··· Document passage ···

He described how the writers would just insert "tech" into the scripts whenever they needed to resolve a story or plot line, then they'd have consultants fill in the appropriate words (aka technobabble) later.

"It became the solution to so many plot lines and so many stories," Moore said. "It was so mechanical that we had science consultants who would just come up with the words for us and we'd just write 'tech' in the script. You know, Picard would say 'Commander La Forge, tech the tech to the warp drive.' I'm serious. If you look at those scripts, you'll see that."

Moore then went on to describe how a typical script might read before the science consultants did their thing:

La Forge: "Captain, the tech is overteching."

Picard: "Well, route the auxiliary tech to the tech, Mr. La Forge."

La Forge: "No, Captain. Captain, I've tried to tech the tech, and it won't work."

Picard: "Well, then we're doomed."

"And then Data pops up and says, 'Captain, there is a theory that if you tech the other tech ... '" Moore said. "It's a rhythm and it's a structure, and the words are meaningless. It's not about anything except just sort of going through this dance of how they tech their way out of it."
As you probably guessed, this is not how I write SF — in fact, it's the antithesis of everything I enjoy in an SF novel.

SF, at its best, is an exploration of the human condition under circumstances that we can conceive of existing, but which don't currently exist (either because the technology doesn't exist, or there are gaps in our scientific model of the universe, or just because we're short of big meteoroids on a collision course with the Sea of Japan — the situation is improbable but not implausible).

There's an implicit feedback between such a situation and the characters who are floundering around in it, trying to survive. For example: You want to deflect that civilization-killing asteroid? You need to find some way of getting there. It's going to be expensive and difficult, and there's plenty of scope for human drama arising from it. Lo: that's one possible movie in a nutshell. You've got the drama — just add protagonists.

··· Information supplied ···

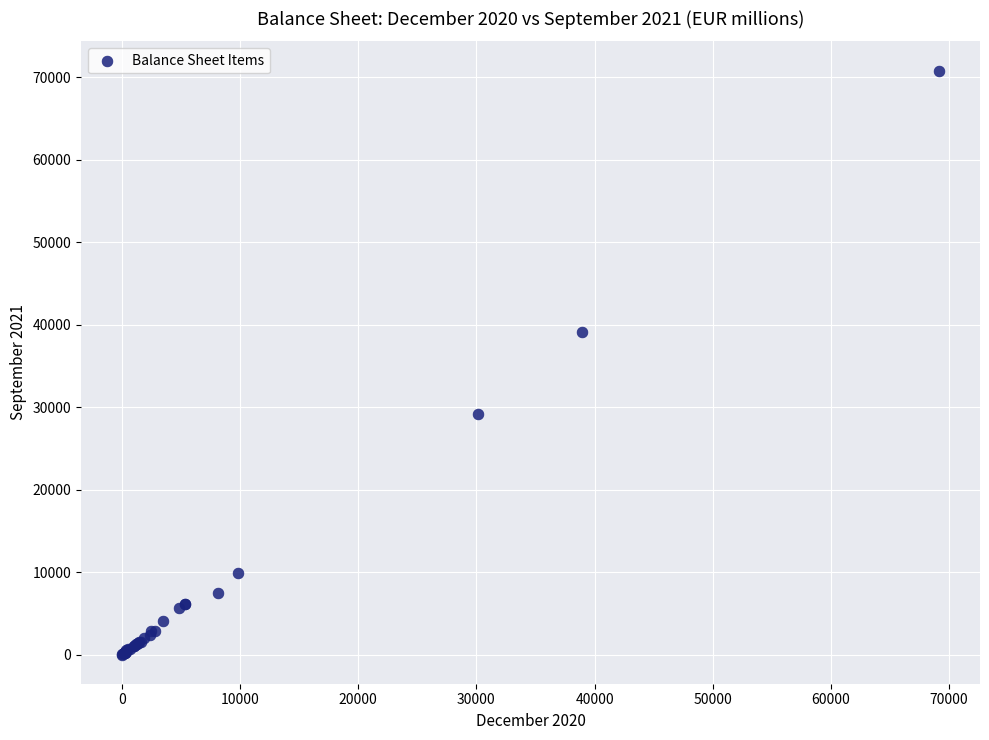

What Y value in the scatter plot is closest to 35406?

39059.4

···

### Request 1
In the passage about technobabble, who did Moore say would come up with the words that replaced "tech" in the scripts?
### Request 2
Resume the passage about technobabble and science fiction writing, picking up after its last sentence.

### Response box 1
Science consultants came up with the words.

### Response box 2
I use a somewhat more complex process to develop SF. I start by trying to draw a cognitive map of a culture, and then establish a handful of characters who are products of (and producers of) that culture. The culture in question differs from our own: there will be knowledge or techniques or tools that we don't have, and these have social effects and the social effects have second order effects — much as integrated circuits are useful and allow the mobile phone industry to exist and to add cheap camera chips to phones: and cheap camera chips in phones lead to happy slapping or sexting and other forms of behaviour that, thirty years ago, would have sounded science fictional. And then I have to work with characters who arise naturally from this culture and take this stuff for granted, and try and think myself inside their heads. Then I start looking for a source of conflict, and work out what cognitive or technological tools my protagonists will likely turn to to deal with it.

Star Trek and its ilk are approaching the dramatic stage from the opposite direction: the situation is irrelevant, it's background for a story which is all about the interpersonal relationships among the cast. You could strip out the 25th century tech in Star Trek and replace it with 18th century tech — make the Enterprise a man o'war (with a particularly eccentric crew) at large upon the seven seas during the age of sail — without changing the scripts significantly. (The only casualty would be the eyeball candy — big gunpowder explosions be damned, modern audiences want squids in space, with added lasers!)

I can just about forgive the tendency of these programs to hit the reset switch at the end of every episode, returning the universe to pristine un-played-with shape in time for the next dramatic interlude; even though it's the opposite of real SF (a disruptive literature that focusses intently on revolutionary change), I recognize the limits of the TV series as a medium. Sometimes they make at least a token gesture towards a developing story arc — but it's frequently pathetic. I'm told that Battlestar Galactica, for example, ends with a twist ... the nature of which has been collecting rejection slips ever since Aesop (it's one of the oldest clichés in the book). But I can even forgive that. At least they were trying.

The biggest weakness of the entire genre is this: the protagonists don't tell us anything interesting about the human condition under science fictional circumstances. The scriptwriters and producers have thrown away the key tool that makes SF interesting and useful in the first place, by relegating "tech" to a token afterthought rather than an integral part of plot and characterization. What they end up with is SF written for the Pointy-Haired [studio] Boss, who has an instinctive aversion to ever having to learn anything that might modify their world-view. The characters are divorced from their social and cultural context; yes, there are some gestures in that direction, but if you scratch the protagonists of Star Trek you don't find anything truly different or alien under the latex face-sculptures: just the usual familiar — and, to me, boring — interpersonal neuroses of twenty-first century Americans, jumping through the hoops of standardized plot tropes and situations that were clichés in the 1950s.

PS: Don't get me started on Doctor Who ...
Grumpy and cantankerous maybe, but he did make several good points about how Trek NG and beyond simply treated technology as a Get Out of Shit Free card. Ingenuity should be shown and encouraged, but to actively be treated as a catchall solution without further thought to consequences is a bit offensive.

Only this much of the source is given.